Dear Divorce Minister,
Thank you for all you do on behalf of faithful spouses.
My question is, “Is long term pornography use adultery and valid grounds for divorce?”
My husband has an at least 20 year addiction to pornography which he did not disclose prior to marriage. He has had counselling on multiple occasions and I thought we had a period of long term sobriety but that turned out to be untrue.
He has not had a physical affair (confirmed by polygraph) but has lied to me many times and brought it into my home and around my children.
He has been given clear boundaries, violated them and received the consequences. I am working on new boundaries now.
So far the consequences have included losing his job.
Please can you tell me if this is adultery and grounds for divorce from a Biblical perspective.
Thank you,
Exhausted and Confused
Dear Exhausted and Confused (EAC),
This is a tough one. It falls into a grey area in Scripture as you probably already know.

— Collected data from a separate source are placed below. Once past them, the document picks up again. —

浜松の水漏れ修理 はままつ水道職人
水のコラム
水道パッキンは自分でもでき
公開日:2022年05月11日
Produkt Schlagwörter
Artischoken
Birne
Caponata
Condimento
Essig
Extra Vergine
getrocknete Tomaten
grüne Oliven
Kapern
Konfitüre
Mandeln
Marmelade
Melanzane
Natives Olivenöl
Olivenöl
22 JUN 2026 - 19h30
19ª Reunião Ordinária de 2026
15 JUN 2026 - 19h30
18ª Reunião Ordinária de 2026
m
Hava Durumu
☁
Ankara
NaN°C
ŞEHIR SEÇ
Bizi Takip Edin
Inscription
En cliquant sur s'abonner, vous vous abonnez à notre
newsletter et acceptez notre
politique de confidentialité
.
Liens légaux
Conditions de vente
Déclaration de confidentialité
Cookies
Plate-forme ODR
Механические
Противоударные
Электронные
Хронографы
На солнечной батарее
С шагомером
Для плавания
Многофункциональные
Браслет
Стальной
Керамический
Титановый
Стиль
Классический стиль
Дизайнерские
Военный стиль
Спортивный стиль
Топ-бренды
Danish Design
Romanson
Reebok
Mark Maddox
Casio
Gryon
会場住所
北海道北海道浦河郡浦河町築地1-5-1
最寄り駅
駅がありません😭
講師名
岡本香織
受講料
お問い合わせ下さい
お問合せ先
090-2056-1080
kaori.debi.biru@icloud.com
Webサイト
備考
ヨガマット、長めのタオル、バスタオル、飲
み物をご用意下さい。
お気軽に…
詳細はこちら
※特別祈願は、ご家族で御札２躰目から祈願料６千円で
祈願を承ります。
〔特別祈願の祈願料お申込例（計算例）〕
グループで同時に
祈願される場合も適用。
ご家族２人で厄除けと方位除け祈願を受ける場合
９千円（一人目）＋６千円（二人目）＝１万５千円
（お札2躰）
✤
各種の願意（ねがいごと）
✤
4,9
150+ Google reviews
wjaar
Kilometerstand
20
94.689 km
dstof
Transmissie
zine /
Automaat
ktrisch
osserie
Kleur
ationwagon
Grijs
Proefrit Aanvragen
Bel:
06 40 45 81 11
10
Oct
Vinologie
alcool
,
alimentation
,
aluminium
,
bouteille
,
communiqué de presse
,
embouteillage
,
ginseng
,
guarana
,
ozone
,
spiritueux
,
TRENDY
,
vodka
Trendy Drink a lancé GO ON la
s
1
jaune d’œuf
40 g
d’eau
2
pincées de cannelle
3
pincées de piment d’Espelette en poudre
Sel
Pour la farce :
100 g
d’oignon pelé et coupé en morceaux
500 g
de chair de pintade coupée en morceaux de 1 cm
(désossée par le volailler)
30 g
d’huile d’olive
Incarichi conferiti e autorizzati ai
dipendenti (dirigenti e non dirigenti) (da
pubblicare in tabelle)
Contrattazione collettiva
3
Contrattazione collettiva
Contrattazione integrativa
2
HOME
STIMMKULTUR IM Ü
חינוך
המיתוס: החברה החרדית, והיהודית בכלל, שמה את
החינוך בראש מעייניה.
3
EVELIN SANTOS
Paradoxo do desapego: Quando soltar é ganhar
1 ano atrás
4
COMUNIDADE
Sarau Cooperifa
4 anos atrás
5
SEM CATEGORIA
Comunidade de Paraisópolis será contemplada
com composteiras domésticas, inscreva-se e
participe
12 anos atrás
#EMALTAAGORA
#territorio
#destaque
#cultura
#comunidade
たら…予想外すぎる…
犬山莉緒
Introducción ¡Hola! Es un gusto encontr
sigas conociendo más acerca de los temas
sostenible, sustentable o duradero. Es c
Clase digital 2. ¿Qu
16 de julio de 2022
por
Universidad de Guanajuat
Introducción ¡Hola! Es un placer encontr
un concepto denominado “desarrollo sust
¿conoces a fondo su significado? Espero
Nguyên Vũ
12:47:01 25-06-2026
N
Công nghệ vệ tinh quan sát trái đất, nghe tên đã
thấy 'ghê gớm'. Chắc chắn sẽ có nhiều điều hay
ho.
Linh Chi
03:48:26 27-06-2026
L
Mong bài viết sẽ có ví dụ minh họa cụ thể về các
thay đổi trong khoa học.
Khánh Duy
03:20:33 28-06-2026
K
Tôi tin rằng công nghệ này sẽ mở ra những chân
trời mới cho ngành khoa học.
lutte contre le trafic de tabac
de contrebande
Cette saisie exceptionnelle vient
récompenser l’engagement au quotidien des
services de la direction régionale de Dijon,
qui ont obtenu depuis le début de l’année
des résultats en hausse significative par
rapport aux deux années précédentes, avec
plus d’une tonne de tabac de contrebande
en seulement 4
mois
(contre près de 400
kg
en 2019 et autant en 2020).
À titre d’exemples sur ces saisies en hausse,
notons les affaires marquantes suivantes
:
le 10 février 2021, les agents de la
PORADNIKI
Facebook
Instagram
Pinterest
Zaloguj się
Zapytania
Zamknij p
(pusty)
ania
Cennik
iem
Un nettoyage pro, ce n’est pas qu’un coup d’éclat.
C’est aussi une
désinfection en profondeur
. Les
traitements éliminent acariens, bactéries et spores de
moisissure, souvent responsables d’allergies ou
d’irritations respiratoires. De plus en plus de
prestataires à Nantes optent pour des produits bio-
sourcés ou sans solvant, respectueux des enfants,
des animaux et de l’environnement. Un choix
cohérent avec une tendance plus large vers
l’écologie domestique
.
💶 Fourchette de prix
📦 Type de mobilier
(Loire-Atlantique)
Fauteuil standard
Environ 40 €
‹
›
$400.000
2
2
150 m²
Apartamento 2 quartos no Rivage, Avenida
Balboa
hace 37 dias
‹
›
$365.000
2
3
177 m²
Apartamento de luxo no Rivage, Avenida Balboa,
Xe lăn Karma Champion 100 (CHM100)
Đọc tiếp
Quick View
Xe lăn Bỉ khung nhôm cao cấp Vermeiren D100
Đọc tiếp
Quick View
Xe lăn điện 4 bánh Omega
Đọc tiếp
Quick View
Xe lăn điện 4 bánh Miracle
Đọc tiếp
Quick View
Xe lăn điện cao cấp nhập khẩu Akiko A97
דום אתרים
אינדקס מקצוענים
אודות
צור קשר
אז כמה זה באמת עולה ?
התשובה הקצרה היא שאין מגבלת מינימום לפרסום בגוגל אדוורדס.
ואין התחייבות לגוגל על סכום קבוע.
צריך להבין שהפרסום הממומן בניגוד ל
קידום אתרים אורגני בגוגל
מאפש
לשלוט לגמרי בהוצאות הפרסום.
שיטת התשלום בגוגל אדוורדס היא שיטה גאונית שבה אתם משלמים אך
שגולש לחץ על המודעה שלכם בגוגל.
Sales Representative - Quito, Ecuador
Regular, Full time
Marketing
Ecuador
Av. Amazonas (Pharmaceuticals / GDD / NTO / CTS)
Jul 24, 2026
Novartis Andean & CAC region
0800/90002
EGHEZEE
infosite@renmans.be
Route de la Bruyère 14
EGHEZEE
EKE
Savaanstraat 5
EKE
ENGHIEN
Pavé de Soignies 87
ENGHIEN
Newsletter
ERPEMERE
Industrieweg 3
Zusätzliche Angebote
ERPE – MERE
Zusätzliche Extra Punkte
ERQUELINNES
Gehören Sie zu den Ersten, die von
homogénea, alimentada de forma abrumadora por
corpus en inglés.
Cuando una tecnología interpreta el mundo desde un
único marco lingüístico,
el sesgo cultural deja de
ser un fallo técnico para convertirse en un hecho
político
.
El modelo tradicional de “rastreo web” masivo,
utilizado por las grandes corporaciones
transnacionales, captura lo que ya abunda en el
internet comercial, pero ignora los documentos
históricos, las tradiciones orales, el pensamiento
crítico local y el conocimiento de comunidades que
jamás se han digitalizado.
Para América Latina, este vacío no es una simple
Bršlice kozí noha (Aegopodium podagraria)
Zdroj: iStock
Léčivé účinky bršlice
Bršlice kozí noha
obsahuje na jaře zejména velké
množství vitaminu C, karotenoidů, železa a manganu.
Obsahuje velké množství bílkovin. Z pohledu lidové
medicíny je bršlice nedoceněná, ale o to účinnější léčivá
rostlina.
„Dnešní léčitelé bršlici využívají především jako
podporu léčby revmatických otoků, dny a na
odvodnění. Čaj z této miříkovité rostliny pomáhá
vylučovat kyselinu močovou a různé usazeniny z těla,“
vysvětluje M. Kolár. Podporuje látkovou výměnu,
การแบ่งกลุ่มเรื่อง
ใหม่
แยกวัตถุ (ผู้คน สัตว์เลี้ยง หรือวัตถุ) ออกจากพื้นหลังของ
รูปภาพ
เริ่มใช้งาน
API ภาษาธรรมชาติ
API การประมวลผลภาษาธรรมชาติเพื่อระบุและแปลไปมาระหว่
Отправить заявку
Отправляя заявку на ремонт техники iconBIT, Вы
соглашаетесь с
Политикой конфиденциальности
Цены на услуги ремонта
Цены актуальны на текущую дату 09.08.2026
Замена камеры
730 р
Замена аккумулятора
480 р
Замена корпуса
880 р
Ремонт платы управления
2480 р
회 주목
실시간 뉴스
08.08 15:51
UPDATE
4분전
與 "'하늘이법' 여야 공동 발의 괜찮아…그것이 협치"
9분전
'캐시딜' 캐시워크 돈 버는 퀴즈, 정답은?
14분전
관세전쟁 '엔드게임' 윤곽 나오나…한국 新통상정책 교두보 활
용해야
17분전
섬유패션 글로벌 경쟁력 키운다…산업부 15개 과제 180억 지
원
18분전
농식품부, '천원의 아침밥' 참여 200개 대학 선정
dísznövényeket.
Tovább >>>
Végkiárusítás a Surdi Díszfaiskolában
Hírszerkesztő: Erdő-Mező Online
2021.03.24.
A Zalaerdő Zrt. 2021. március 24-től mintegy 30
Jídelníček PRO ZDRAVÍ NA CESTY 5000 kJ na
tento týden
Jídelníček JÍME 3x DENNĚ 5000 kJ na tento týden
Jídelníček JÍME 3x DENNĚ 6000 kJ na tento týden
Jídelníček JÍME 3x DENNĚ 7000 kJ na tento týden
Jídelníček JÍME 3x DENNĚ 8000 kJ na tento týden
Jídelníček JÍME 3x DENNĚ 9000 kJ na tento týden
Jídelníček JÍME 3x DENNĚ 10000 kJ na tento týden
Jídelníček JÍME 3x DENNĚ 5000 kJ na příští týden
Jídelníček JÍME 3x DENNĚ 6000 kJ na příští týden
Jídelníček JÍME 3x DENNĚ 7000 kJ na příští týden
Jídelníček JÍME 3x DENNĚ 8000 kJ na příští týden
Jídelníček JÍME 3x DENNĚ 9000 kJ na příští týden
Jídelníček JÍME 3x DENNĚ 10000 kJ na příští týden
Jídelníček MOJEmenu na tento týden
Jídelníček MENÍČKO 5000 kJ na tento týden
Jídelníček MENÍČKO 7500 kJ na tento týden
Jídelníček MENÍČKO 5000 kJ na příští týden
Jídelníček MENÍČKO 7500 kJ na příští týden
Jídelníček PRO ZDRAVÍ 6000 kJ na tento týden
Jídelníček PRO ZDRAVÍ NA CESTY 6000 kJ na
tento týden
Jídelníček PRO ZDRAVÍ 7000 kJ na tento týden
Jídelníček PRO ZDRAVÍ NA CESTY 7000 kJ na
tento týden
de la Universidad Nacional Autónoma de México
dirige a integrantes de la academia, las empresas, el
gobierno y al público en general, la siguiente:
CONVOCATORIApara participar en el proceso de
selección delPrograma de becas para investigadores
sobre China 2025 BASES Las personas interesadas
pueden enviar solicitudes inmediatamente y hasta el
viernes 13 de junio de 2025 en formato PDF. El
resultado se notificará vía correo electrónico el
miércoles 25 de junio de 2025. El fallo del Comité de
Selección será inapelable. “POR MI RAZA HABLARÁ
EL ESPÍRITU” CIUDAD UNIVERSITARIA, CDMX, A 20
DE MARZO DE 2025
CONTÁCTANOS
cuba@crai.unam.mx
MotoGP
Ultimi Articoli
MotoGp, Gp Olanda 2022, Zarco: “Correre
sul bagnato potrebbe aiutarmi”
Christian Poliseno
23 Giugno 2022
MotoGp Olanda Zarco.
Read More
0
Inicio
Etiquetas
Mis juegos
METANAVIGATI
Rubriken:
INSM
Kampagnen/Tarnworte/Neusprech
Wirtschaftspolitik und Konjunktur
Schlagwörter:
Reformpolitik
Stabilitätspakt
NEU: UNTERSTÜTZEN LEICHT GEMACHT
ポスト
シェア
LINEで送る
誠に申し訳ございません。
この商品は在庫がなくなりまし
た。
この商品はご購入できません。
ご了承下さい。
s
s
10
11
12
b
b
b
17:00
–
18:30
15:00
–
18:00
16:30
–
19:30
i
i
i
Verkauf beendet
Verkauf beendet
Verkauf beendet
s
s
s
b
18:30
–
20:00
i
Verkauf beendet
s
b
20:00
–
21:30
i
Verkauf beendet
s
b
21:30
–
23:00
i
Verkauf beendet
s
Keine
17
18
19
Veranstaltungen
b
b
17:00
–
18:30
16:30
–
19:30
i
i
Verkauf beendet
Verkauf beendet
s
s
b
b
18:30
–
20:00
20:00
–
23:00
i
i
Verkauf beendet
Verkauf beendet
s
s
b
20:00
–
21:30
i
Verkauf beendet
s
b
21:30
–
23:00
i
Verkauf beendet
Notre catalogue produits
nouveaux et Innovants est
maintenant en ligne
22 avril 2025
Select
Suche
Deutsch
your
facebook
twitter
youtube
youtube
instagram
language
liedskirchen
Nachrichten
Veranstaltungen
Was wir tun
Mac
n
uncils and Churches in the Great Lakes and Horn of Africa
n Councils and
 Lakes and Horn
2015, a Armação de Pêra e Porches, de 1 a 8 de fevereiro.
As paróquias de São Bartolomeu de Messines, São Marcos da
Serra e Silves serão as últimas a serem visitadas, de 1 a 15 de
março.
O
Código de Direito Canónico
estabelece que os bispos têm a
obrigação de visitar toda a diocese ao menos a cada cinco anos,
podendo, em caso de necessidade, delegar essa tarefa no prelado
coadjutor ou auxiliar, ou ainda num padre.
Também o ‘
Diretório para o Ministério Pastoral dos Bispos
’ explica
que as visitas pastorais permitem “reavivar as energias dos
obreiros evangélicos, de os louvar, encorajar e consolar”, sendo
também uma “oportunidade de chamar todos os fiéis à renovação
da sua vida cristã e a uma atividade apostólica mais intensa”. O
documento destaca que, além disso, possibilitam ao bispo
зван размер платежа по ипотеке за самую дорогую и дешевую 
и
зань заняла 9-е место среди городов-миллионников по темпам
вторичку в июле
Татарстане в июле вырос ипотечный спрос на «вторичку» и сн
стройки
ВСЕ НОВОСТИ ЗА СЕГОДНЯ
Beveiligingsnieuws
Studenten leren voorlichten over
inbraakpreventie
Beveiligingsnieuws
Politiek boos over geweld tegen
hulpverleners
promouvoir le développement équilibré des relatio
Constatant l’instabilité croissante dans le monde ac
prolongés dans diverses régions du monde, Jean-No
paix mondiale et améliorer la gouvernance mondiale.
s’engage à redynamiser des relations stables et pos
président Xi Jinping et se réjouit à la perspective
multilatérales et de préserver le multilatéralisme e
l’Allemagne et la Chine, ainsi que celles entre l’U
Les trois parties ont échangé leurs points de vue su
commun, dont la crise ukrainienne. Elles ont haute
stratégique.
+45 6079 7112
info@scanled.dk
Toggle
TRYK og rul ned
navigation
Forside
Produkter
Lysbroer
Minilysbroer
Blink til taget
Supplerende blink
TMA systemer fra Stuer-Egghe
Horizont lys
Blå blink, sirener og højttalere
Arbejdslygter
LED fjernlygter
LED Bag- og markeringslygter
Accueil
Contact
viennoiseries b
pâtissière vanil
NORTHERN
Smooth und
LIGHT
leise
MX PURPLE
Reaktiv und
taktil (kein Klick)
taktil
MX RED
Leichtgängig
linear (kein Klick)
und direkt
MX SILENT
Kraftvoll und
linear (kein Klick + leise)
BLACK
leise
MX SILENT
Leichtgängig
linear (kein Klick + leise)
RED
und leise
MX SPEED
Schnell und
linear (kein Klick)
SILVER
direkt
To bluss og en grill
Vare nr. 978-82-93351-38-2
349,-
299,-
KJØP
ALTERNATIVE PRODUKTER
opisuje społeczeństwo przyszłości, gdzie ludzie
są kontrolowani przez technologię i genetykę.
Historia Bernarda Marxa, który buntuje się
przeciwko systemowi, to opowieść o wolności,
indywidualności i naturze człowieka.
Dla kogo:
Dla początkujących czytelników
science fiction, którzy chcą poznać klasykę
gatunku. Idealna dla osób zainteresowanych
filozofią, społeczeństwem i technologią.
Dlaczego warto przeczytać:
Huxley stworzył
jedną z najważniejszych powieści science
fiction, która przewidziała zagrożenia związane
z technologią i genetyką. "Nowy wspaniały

Some would make an argument such use of porn falls within Jesus’ exception in Matthew 19:9 for “porneia” as such is the root word for pornography. It is certainly a form of sexual sin. Plus, the long-term use of pornography clearly is a matter of infidelity of the heart.
That said, I think it is best to seek Holy Spirit over this matter:
Do you have peace about moving forward with divorce? If not, then I would listen to that. If so, then I would listen to that as well.
When the Bible is unclear as I believe it is here, I want to be clear about that. I do not want to give you advice that would lead to you violating your own conscience on the matter.
In sum, a case can be made that long-term porn use qualifies as biblical grounds for divorce as it is certainly qualifies as sexual sin (“porneia”). However, it is up to you to decide whether or not that case is convincing enough to move forward with divorce.
Hope that helps some. I trust Holy Spirit will lead you in the path of life whichever that path might be.
In Christ,
DM
EAC,
I’m so sorry that your husband is not an honorable man, nor does it appear that he wants to give up his vices, even when it impacts you and the children so horribly. It sounds like he only wants to smooth things over with lies and convince you to remain in the marriage despite his hidden porn activities.
As you consider what to do going forward, remember you don’t have to make a decision immediately, but can mull things over, pray, research, discreetly reach out to those you trust (as you have done here) and eventually you will find peace in your heart about what to do. God does not want you and your children to live a life constantly exposed to evil, from their own father no less. Ask me how I know.
Besides the long-term and sickening porn habit, his other sins you mention are big issues and worthy of considering divorce… the constant lying and deception is a huge marital problem. If he is capable of habitual lying throughout your marriage about porn use, he is very likely using deception in other areas too. A marriage cannot function when one spouse is an accomplished liar, and only looking out for their own pleasures at the expense of the other spouse and family.
See Divorce Minister’s post about that. http://www.divorceminister.com/lie-to-liar/
Also, he is putting your children at risk. He may expose them to possibly seeing horrid, degrading images, he dishonors and manipulates their mother, and doesn’t mind risking/losing his job that supports his family. He also squanders marital funds on pornography, funds that should be used to benefit his family (food, clothing, housing, education, etc.).
No wonder you are exhausted… this marriage is requiring you to keep dealing with the fallout of his ongoing serious sins, while he does nothing to curb them. I want to give a caution to you if you seek counsel or advice from your church, it is very common that pastors have the attitude that marriages must be “saved” at all costs (Divorce Minister doesn’t advocate this view), even if it requires one spouse to live in agony due to the other’s bad behavior. Pastors often are satisfied with the verbal, fake “repentance” from the harmful spouse, and will insist the harmed spouse stay and make it work. So just be careful who you trust. I’m praying for you and your children. God bless.